_Document extract_:
On May 29, 1973, the State Tax Commission (STC) adopted the 1973 equalized valuations for all 83 counties in Michigan. Saginaw, Kalamazoo and Sanilac counties appeal that decision by leave granted November 15, 1973. The *163 cases were consolidated for review because each raises a common issue of constitutional significance for our consideration.
I
Plaintiffs contend that MCLA 16.186; MSA 3.29(86) 1 violates Const 1963, art 4, §25, which reads:
"No law shall be revised, altered or amended by reference to its title only. The section or sections of the act altered or amended shall be re-enacted and published at length.” 2
The statute in issue reads:
"The state board of equalization created under section 1 of Act No. 44 of the Public Acts of 1911, as amended, being section 209.1 of the Compiled Laws of 1948, is transferred by a type III transfer to the state tax commission, and the state board of equalization is abolished.”
Plaintiffs argue that the abolition of the State Board of Equalization and the transfer of its functions, duties and powers to the STC is null and void. They rely on
Alan v Wayne County,
Prior to Alan, supra, statutes which similarly abolished existing departments or offices, substituted the duties of various officials, or transferred powers to newly created entities without republishing at length the acts amended had been held not to violate the predecessors of art 4, § 25. 4 The Alan Court, though agreeing with Justice Cooley in Mahaney that the constitutional provision must be given a reasonable interpretation, set nevertheless a higher standard for compliance with the plain words of the Constitution in light of the more highly sophisticated legislative tools available today. 5
Nevertheless, the Alan Court acknowledged that it was not confronted with a situation requiring republication of a lengthy body of laws. 6 In the instant case, MCLA 16.186, supra, is but one of approximately 190 sections comprising the Executive Organization Act of 1965. 7 The entire act constitutes a sequence of similar consolidations, transfers and abolitions. The theory advocated by plaintiffs applies with equal force to the entire act because none of its sections republishes at length the statutes affected. To strike one section is to strike the entire act sooner or later. Yet the act itself is a result of the people’s mandate in art 5, § 2 of the same Constitution which it allegedly offends:
*165 "All executive and administrative offices, agencies and instrumentalities of the executive branch of state government and their respective functions, powers and duties, except for the office of governor and lieutenant governor and the governing bodies of institutions of higher education provided for in this constitution, shall be allocated by law among and within not more than 20 principal departments. They shall be grouped as far as practicable according to major purposes.”

_Extracted information_:
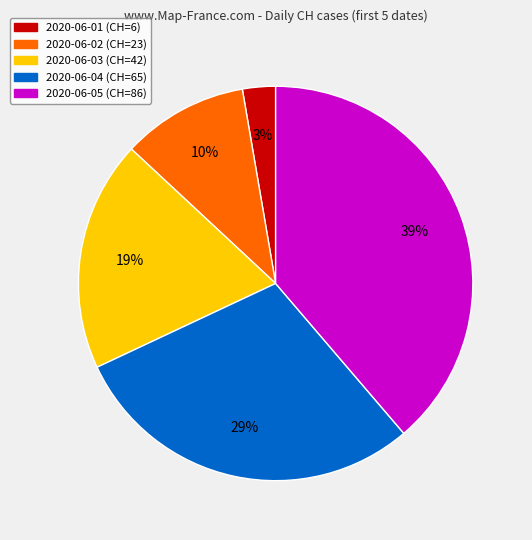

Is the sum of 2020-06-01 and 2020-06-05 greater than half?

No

---

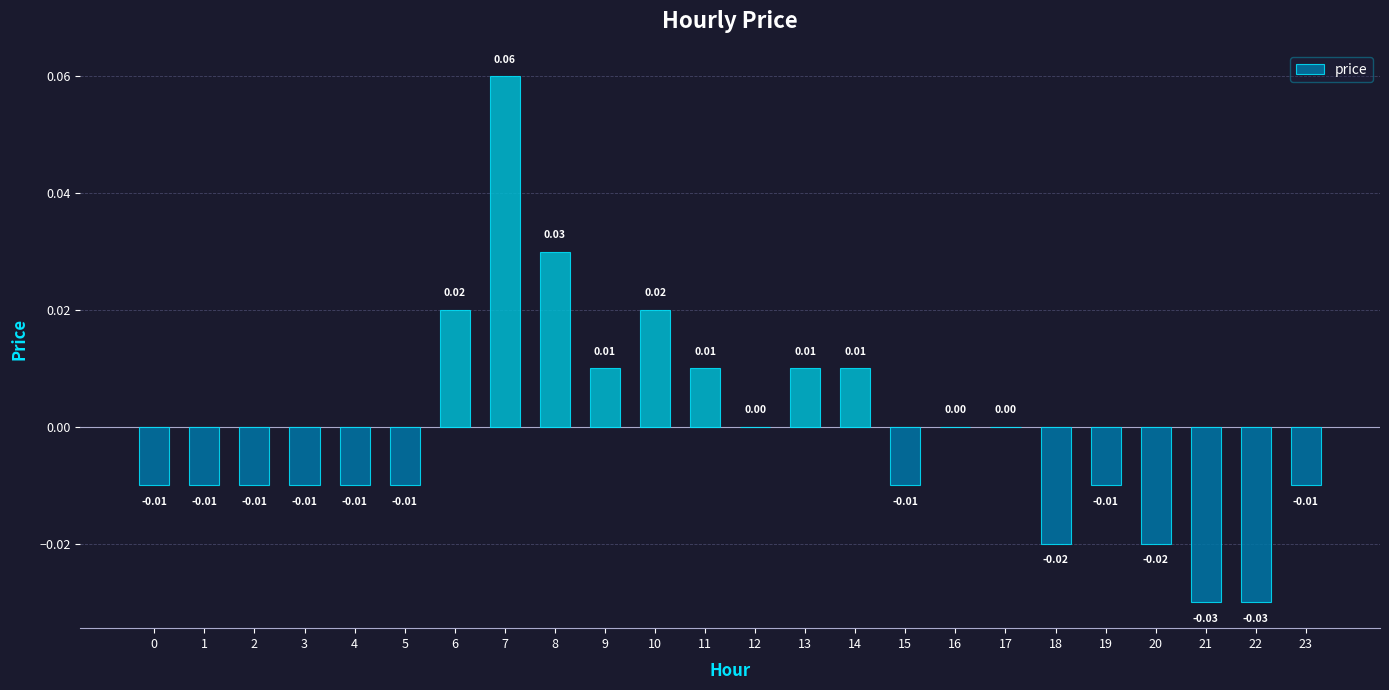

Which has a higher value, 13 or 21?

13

_Work instructions_:
1. Reproduce the stretch of the court opinion from "On May 29, 1973, the" through "for our consideration.", word for word.
2. Decide whether each statement agrees with the court opinion, answering yes or no and quoting the words that settle it: (a) Three counties appeal the State Tax Commission's decision. (b) The Executive Organization Act of 1965 is made up of roughly 300 sections. (c) Art 5, § 2 requires executive offices to be allocated among no more than 20 principal departments.

_Expected results_:
1.
On May 29, 1973, the State Tax Commission (STC) adopted the 1973 equalized valuations for all 83 counties in Michigan. Saginaw, Kalamazoo and Sanilac counties appeal that decision by leave granted November 15, 1973. The *163 cases were consolidated for review because each raises a common issue of constitutional significance for our consideration.

2.
(a) Yes: "Saginaw, Kalamazoo and Sanilac counties appeal that decision by leave granted November 15, 1973."
(b) No: "is but one of approximately 190 sections comprising the Executive Organization Act of 1965."
(c) Yes: "shall be allocated by law among and within not more than 20 principal departments."